The problems that we can experience with email notices are an example.
There are legal problems associated with using email to make contracts and further problems are associated with issuing notices by email under a contract. Those problems relate to
Many contracts contain clauses that people rarely bother to read. Even lawyers tend to gloss over the so called boiler plate clauses as these are added to almost every contract. One of these clauses sets out the method by which one party to a contract must provide a notice to the other party. Non compliance with these requirements may make the notice invalid.
To avoid disputes about whether a notice has in fact been given, contracts often include a requirement for notices to be given in writing. Is an email notice a notice in writing?
The other problem of course is that some contracts such as land contracts are required by legislation to be put in writing and are not valid if not made in writing.
The Electronic Transactions (Queensland) Act 2001 and Electronic Transactions Act 1999 (Cth) govern electronic transactions and require as we have said prior consent.
The Electronic Transactions Acts can provide some guidance as to when a notice sent by e-mail will be deemed to be received.
The legislation only covers certain circumstances. If however the legislation is applicable and if the recipient provides the sender with its e-mail address and thereby designates an information system, the time of receipt is when the e-mail is received in the recipient’s mail server (the designated information system). If no information system is designated then the time of receipt is when the recipient actually receives the message and knows of its existence. This could be very difficult to prove.
Case law makes it clear that instantaneous communications such as facsimile and email, are treated as if parties are in each other’s presence, therefore a contract is not formed until the acceptance actually reaches the offeror and in the case of a facsimile this is when the fax reaches the recipient’s fax machine.
What remains unclear in the case of email is whether the email is received when the e-mail enters the recipient’s domain or when it comes to the attention of the recipient.

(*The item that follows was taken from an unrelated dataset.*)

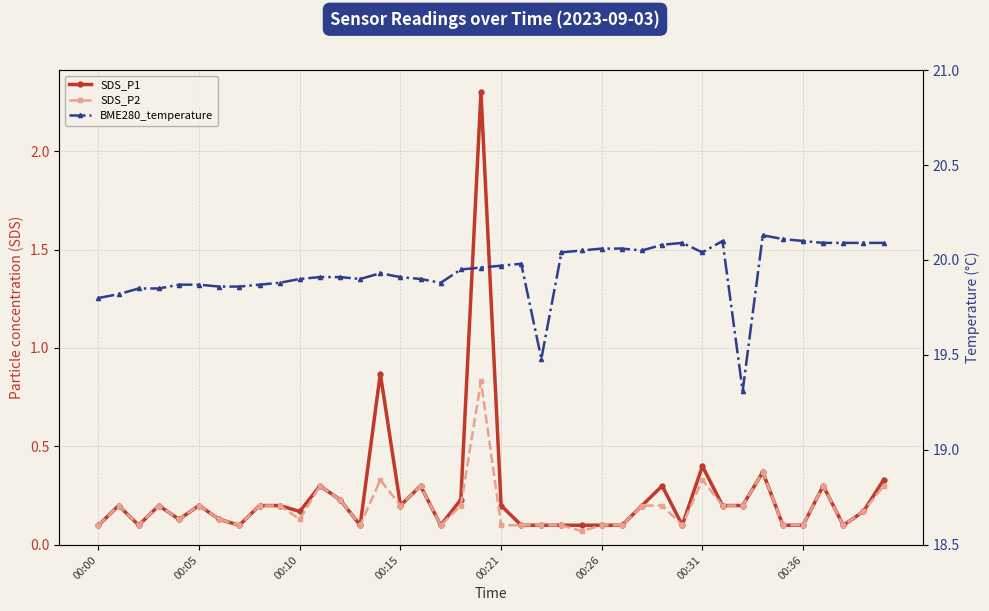

Which category has the highest value in the SDS_P1 series?

19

Most people understand that in order to have a contract there are several ingredients that must be present including an offer and an acceptance. Of course, the acceptance of an offer, or the giving of a notice can only be effective if the acceptance or the notice is communicated. If the communication is by email then the timing of that communication and therefore in the case of an offer the moment of creation of the contract may be difficult to identify. This has the potential to cause a problem if the offer is subsequently withdrawn. It is obviously necessary to know if it is the communication of the acceptance or the withdrawal of offer that came first.
Other difficulties with proving delivery include the fact that e-mail systems do not routinely provide an acknowledgement of receipt. Facsimiles are different in this regard. A request for a delivery receipt from the email sender does not generally give a reliable result.
It may be argued that it is the recipients responsibility if they provide an email address to check their e-mail box. Ironically, if a notice is sent by e-mail and the sender receives an “out of office” auto reply from the recipient, then receipt my be confirmed and the out of office notification may be otherwise irrelevant, just as it is irrelevant that the recipient of a fax is out of the office at the time the fax is received.
The simple solution to these email problems is to avoid this mode of communication in certain circumstances such as during the formation of a contract. This is the approach that most lawyers take.
Always confirm important emails by post or if appropriate request confirmation of receipt by seeking a response by return email.